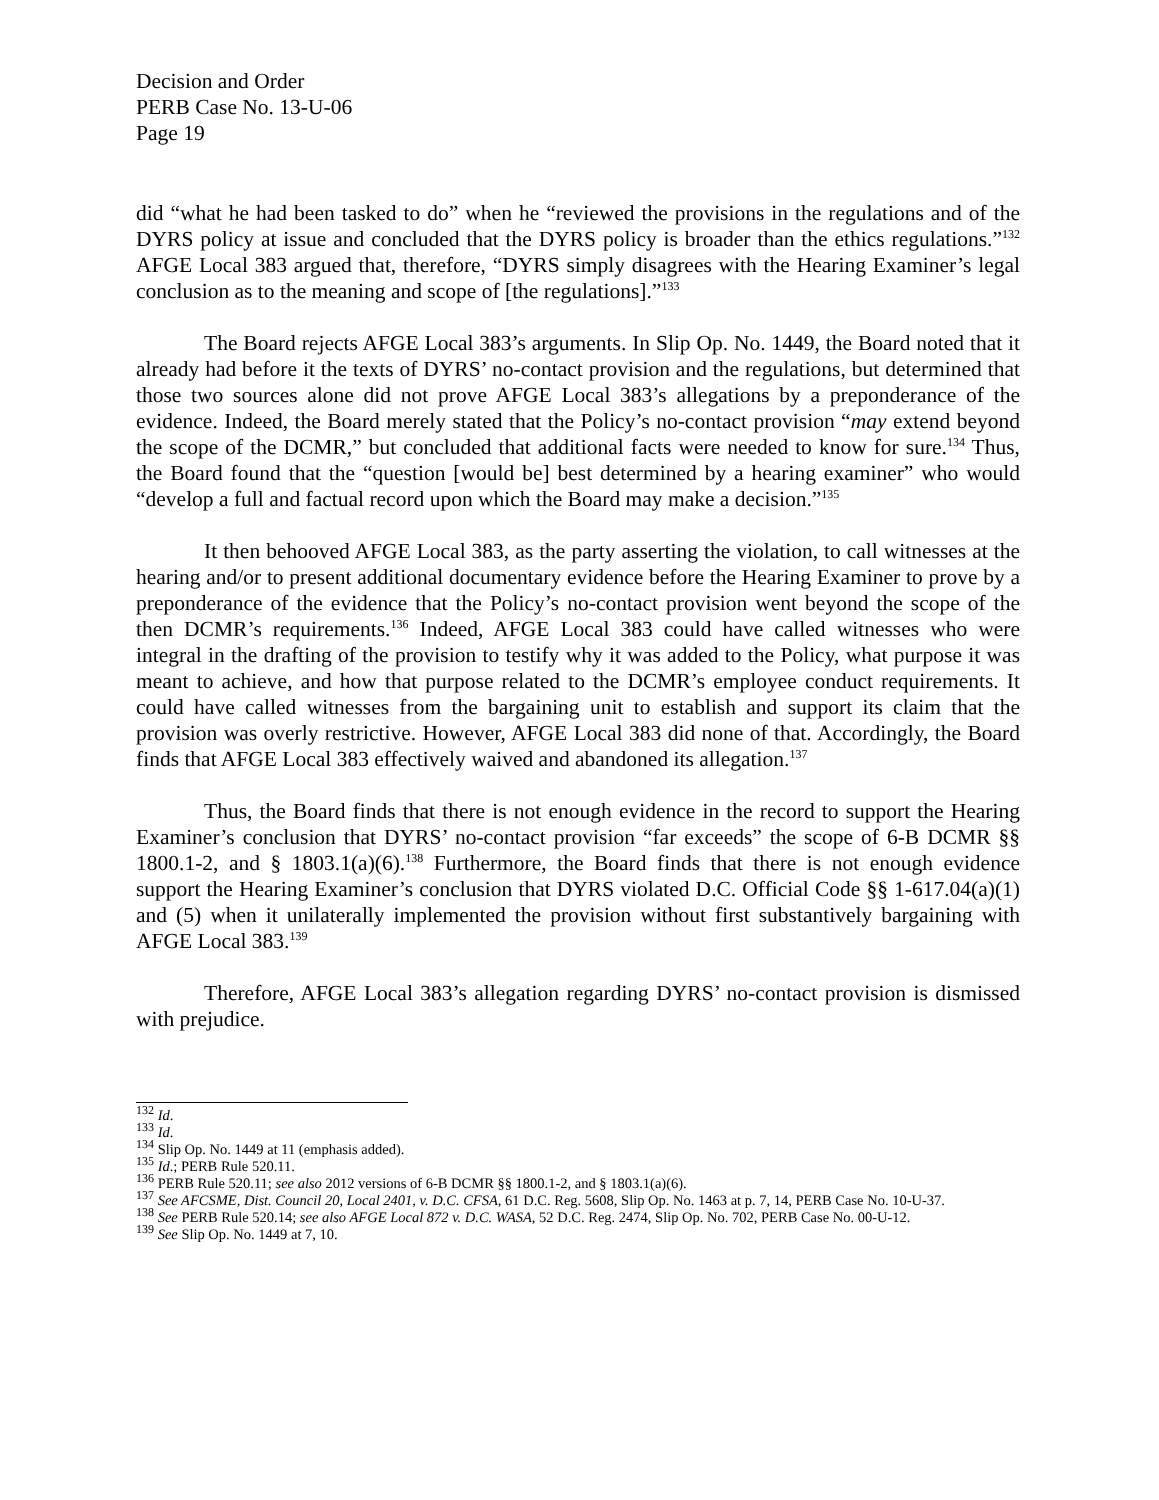Decision and Order
PERB Case No. 13-U-06
Page 19
did “what he had been tasked to do” when he “reviewed the provisions in the regulations and of the DYRS policy at issue and concluded that the DYRS policy is broader than the ethics regulations.”<sup>132</sup> AFGE Local 383 argued that, therefore, “DYRS simply disagrees with the Hearing Examiner’s legal conclusion as to the meaning and scope of [the regulations].”<sup>133</sup>
The Board rejects AFGE Local 383’s arguments. In Slip Op. No. 1449, the Board noted that it already had before it the texts of DYRS’ no-contact provision and the regulations, but determined that those two sources alone did not prove AFGE Local 383’s allegations by a preponderance of the evidence. Indeed, the Board merely stated that the Policy’s no-contact provision “may extend beyond the scope of the DCMR,” but concluded that additional facts were needed to know for sure.<sup>134</sup> Thus, the Board found that the “question [would be] best determined by a hearing examiner” who would “develop a full and factual record upon which the Board may make a decision.”<sup>135</sup>
It then behooved AFGE Local 383, as the party asserting the violation, to call witnesses at the hearing and/or to present additional documentary evidence before the Hearing Examiner to prove by a preponderance of the evidence that the Policy’s no-contact provision went beyond the scope of the then DCMR’s requirements.<sup>136</sup> Indeed, AFGE Local 383 could have called witnesses who were integral in the drafting of the provision to testify why it was added to the Policy, what purpose it was meant to achieve, and how that purpose related to the DCMR’s employee conduct requirements. It could have called witnesses from the bargaining unit to establish and support its claim that the provision was overly restrictive. However, AFGE Local 383 did none of that. Accordingly, the Board finds that AFGE Local 383 effectively waived and abandoned its allegation.<sup>137</sup>
Thus, the Board finds that there is not enough evidence in the record to support the Hearing Examiner’s conclusion that DYRS’ no-contact provision “far exceeds” the scope of 6-B DCMR §§ 1800.1-2, and § 1803.1(a)(6).<sup>138</sup> Furthermore, the Board finds that there is not enough evidence support the Hearing Examiner’s conclusion that DYRS violated D.C. Official Code §§ 1-617.04(a)(1) and (5) when it unilaterally implemented the provision without first substantively bargaining with AFGE Local 383.<sup>139</sup>
Therefore, AFGE Local 383’s allegation regarding DYRS’ no-contact provision is dismissed with prejudice.
<sup>132</sup> Id.
<sup>133</sup> Id.
<sup>134</sup> Slip Op. No. 1449 at 11 (emphasis added).
<sup>135</sup> Id.; PERB Rule 520.11.
<sup>136</sup> PERB Rule 520.11; see also 2012 versions of 6-B DCMR §§ 1800.1-2, and § 1803.1(a)(6).
<sup>137</sup> See AFCSME, Dist. Council 20, Local 2401, v. D.C. CFSA, 61 D.C. Reg. 5608, Slip Op. No. 1463 at p. 7, 14, PERB Case No. 10-U-37.
<sup>138</sup> See PERB Rule 520.14; see also AFGE Local 872 v. D.C. WASA, 52 D.C. Reg. 2474, Slip Op. No. 702, PERB Case No. 00-U-12.
<sup>139</sup> See Slip Op. No. 1449 at 7, 10.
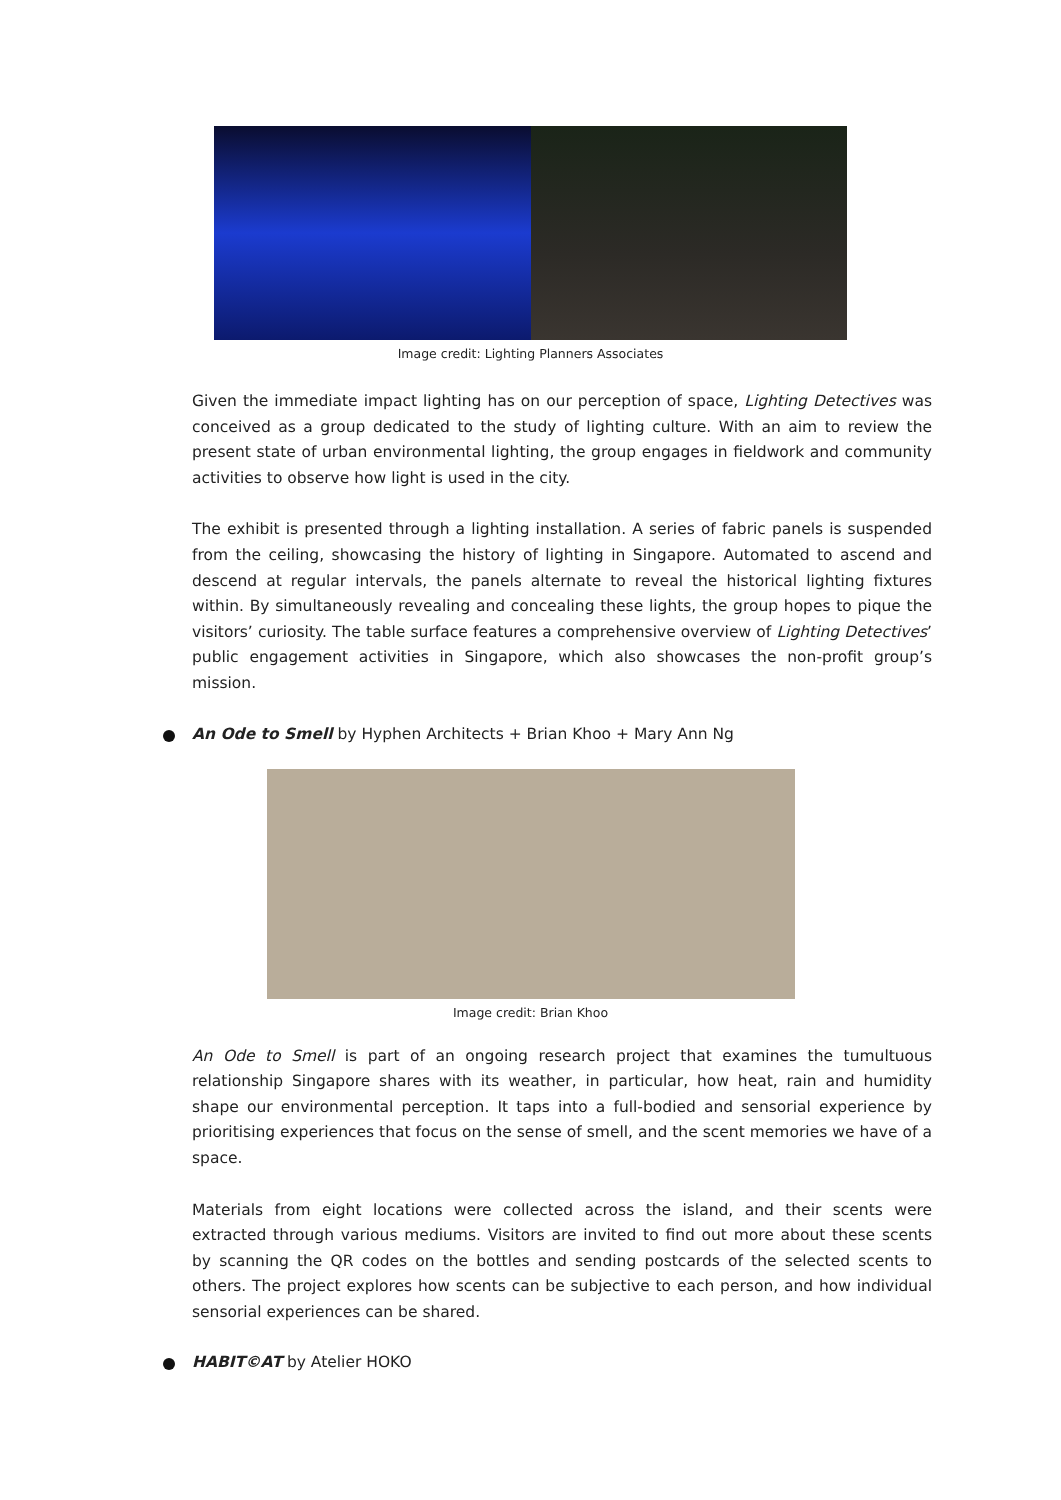Image credit: Lighting Planners Associates
Given the immediate impact lighting has on our perception of space, Lighting Detectives was conceived as a group dedicated to the study of lighting culture. With an aim to review the present state of urban environmental lighting, the group engages in fieldwork and community activities to observe how light is used in the city.
The exhibit is presented through a lighting installation. A series of fabric panels is suspended from the ceiling, showcasing the history of lighting in Singapore. Automated to ascend and descend at regular intervals, the panels alternate to reveal the historical lighting fixtures within. By simultaneously revealing and concealing these lights, the group hopes to pique the visitors’ curiosity. The table surface features a comprehensive overview of Lighting Detectives’ public engagement activities in Singapore, which also showcases the non-profit group’s mission.
An Ode to Smell by Hyphen Architects + Brian Khoo + Mary Ann Ng
Image credit: Brian Khoo
An Ode to Smell is part of an ongoing research project that examines the tumultuous relationship Singapore shares with its weather, in particular, how heat, rain and humidity shape our environmental perception. It taps into a full-bodied and sensorial experience by prioritising experiences that focus on the sense of smell, and the scent memories we have of a space.
Materials from eight locations were collected across the island, and their scents were extracted through various mediums. Visitors are invited to find out more about these scents by scanning the QR codes on the bottles and sending postcards of the selected scents to others. The project explores how scents can be subjective to each person, and how individual sensorial experiences can be shared.
HABIT©AT by Atelier HOKO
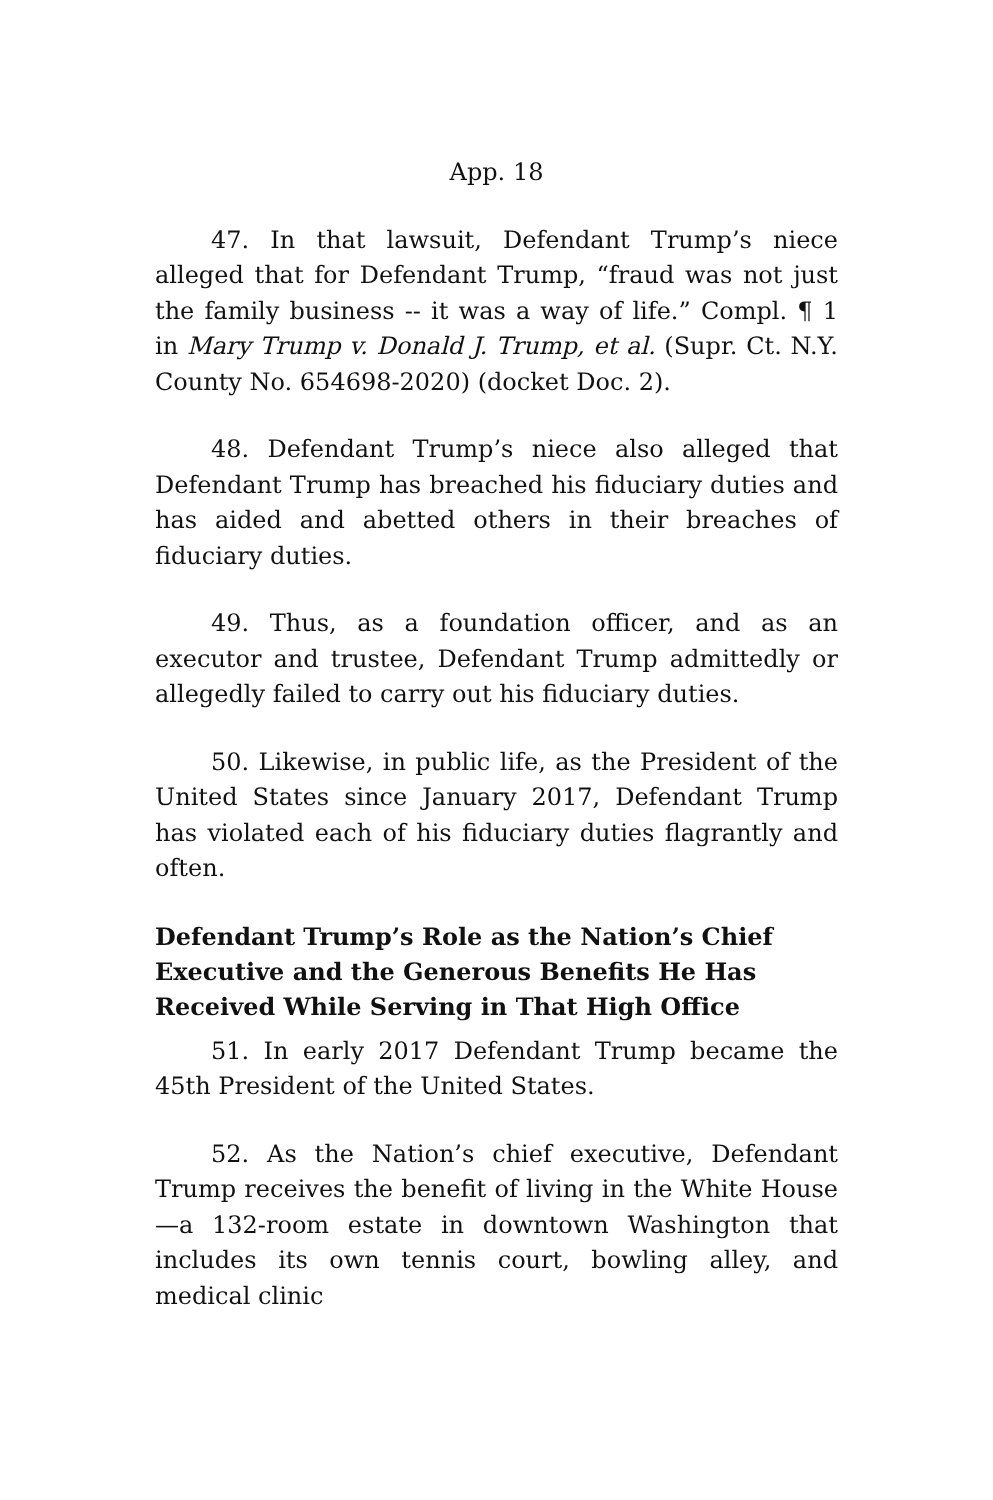App. 18
47. In that lawsuit, Defendant Trump’s niece alleged that for Defendant Trump, “fraud was not just the family business -- it was a way of life.” Compl. ¶ 1 in Mary Trump v. Donald J. Trump, et al. (Supr. Ct. N.Y. County No. 654698-2020) (docket Doc. 2).
48. Defendant Trump’s niece also alleged that Defendant Trump has breached his fiduciary duties and has aided and abetted others in their breaches of fiduciary duties.
49. Thus, as a foundation officer, and as an executor and trustee, Defendant Trump admittedly or allegedly failed to carry out his fiduciary duties.
50. Likewise, in public life, as the President of the United States since January 2017, Defendant Trump has violated each of his fiduciary duties flagrantly and often.
Defendant Trump’s Role as the Nation’s Chief Executive and the Generous Benefits He Has Received While Serving in That High Office
51. In early 2017 Defendant Trump became the 45th President of the United States.
52. As the Nation’s chief executive, Defendant Trump receives the benefit of living in the White House—a 132-room estate in downtown Washington that includes its own tennis court, bowling alley, and medical clinic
◇ ◇ ◇
Exercise aim: Quote the material in full and exactly; do not carry over its pictures.

Task answer:
Decision and Order
PERB Case No. 13-U-06
Page 19
did “what he had been tasked to do” when he “reviewed the provisions in the regulations and of the DYRS policy at issue and concluded that the DYRS policy is broader than the ethics regulations.”<sup>132</sup> AFGE Local 383 argued that, therefore, “DYRS simply disagrees with the Hearing Examiner’s legal conclusion as to the meaning and scope of [the regulations].”<sup>133</sup>
The Board rejects AFGE Local 383’s arguments. In Slip Op. No. 1449, the Board noted that it already had before it the texts of DYRS’ no-contact provision and the regulations, but determined that those two sources alone did not prove AFGE Local 383’s allegations by a preponderance of the evidence. Indeed, the Board merely stated that the Policy’s no-contact provision “may extend beyond the scope of the DCMR,” but concluded that additional facts were needed to know for sure.<sup>134</sup> Thus, the Board found that the “question [would be] best determined by a hearing examiner” who would “develop a full and factual record upon which the Board may make a decision.”<sup>135</sup>
It then behooved AFGE Local 383, as the party asserting the violation, to call witnesses at the hearing and/or to present additional documentary evidence before the Hearing Examiner to prove by a preponderance of the evidence that the Policy’s no-contact provision went beyond the scope of the then DCMR’s requirements.<sup>136</sup> Indeed, AFGE Local 383 could have called witnesses who were integral in the drafting of the provision to testify why it was added to the Policy, what purpose it was meant to achieve, and how that purpose related to the DCMR’s employee conduct requirements. It could have called witnesses from the bargaining unit to establish and support its claim that the provision was overly restrictive. However, AFGE Local 383 did none of that. Accordingly, the Board finds that AFGE Local 383 effectively waived and abandoned its allegation.<sup>137</sup>
Thus, the Board finds that there is not enough evidence in the record to support the Hearing Examiner’s conclusion that DYRS’ no-contact provision “far exceeds” the scope of 6-B DCMR §§ 1800.1-2, and § 1803.1(a)(6).<sup>138</sup> Furthermore, the Board finds that there is not enough evidence support the Hearing Examiner’s conclusion that DYRS violated D.C. Official Code §§ 1-617.04(a)(1) and (5) when it unilaterally implemented the provision without first substantively bargaining with AFGE Local 383.<sup>139</sup>
Therefore, AFGE Local 383’s allegation regarding DYRS’ no-contact provision is dismissed with prejudice.
<sup>132</sup> Id.
<sup>133</sup> Id.
<sup>134</sup> Slip Op. No. 1449 at 11 (emphasis added).
<sup>135</sup> Id.; PERB Rule 520.11.
<sup>136</sup> PERB Rule 520.11; see also 2012 versions of 6-B DCMR §§ 1800.1-2, and § 1803.1(a)(6).
<sup>137</sup> See AFCSME, Dist. Council 20, Local 2401, v. D.C. CFSA, 61 D.C. Reg. 5608, Slip Op. No. 1463 at p. 7, 14, PERB Case No. 10-U-37.
<sup>138</sup> See PERB Rule 520.14; see also AFGE Local 872 v. D.C. WASA, 52 D.C. Reg. 2474, Slip Op. No. 702, PERB Case No. 00-U-12.
<sup>139</sup> See Slip Op. No. 1449 at 7, 10.
Image credit: Lighting Planners Associates
Given the immediate impact lighting has on our perception of space, Lighting Detectives was conceived as a group dedicated to the study of lighting culture. With an aim to review the present state of urban environmental lighting, the group engages in fieldwork and community activities to observe how light is used in the city.
The exhibit is presented through a lighting installation. A series of fabric panels is suspended from the ceiling, showcasing the history of lighting in Singapore. Automated to ascend and descend at regular intervals, the panels alternate to reveal the historical lighting fixtures within. By simultaneously revealing and concealing these lights, the group hopes to pique the visitors’ curiosity. The table surface features a comprehensive overview of Lighting Detectives’ public engagement activities in Singapore, which also showcases the non-profit group’s mission.
An Ode to Smell by Hyphen Architects + Brian Khoo + Mary Ann Ng
Image credit: Brian Khoo
An Ode to Smell is part of an ongoing research project that examines the tumultuous relationship Singapore shares with its weather, in particular, how heat, rain and humidity shape our environmental perception. It taps into a full-bodied and sensorial experience by prioritising experiences that focus on the sense of smell, and the scent memories we have of a space.
Materials from eight locations were collected across the island, and their scents were extracted through various mediums. Visitors are invited to find out more about these scents by scanning the QR codes on the bottles and sending postcards of the selected scents to others. The project explores how scents can be subjective to each person, and how individual sensorial experiences can be shared.
HABIT©AT by Atelier HOKO
App. 18
47. In that lawsuit, Defendant Trump’s niece alleged that for Defendant Trump, “fraud was not just the family business -- it was a way of life.” Compl. ¶ 1 in Mary Trump v. Donald J. Trump, et al. (Supr. Ct. N.Y. County No. 654698-2020) (docket Doc. 2).
48. Defendant Trump’s niece also alleged that Defendant Trump has breached his fiduciary duties and has aided and abetted others in their breaches of fiduciary duties.
49. Thus, as a foundation officer, and as an executor and trustee, Defendant Trump admittedly or allegedly failed to carry out his fiduciary duties.
50. Likewise, in public life, as the President of the United States since January 2017, Defendant Trump has violated each of his fiduciary duties flagrantly and often.
Defendant Trump’s Role as the Nation’s Chief Executive and the Generous Benefits He Has Received While Serving in That High Office
51. In early 2017 Defendant Trump became the 45th President of the United States.
52. As the Nation’s chief executive, Defendant Trump receives the benefit of living in the White House—a 132-room estate in downtown Washington that includes its own tennis court, bowling alley, and medical clinic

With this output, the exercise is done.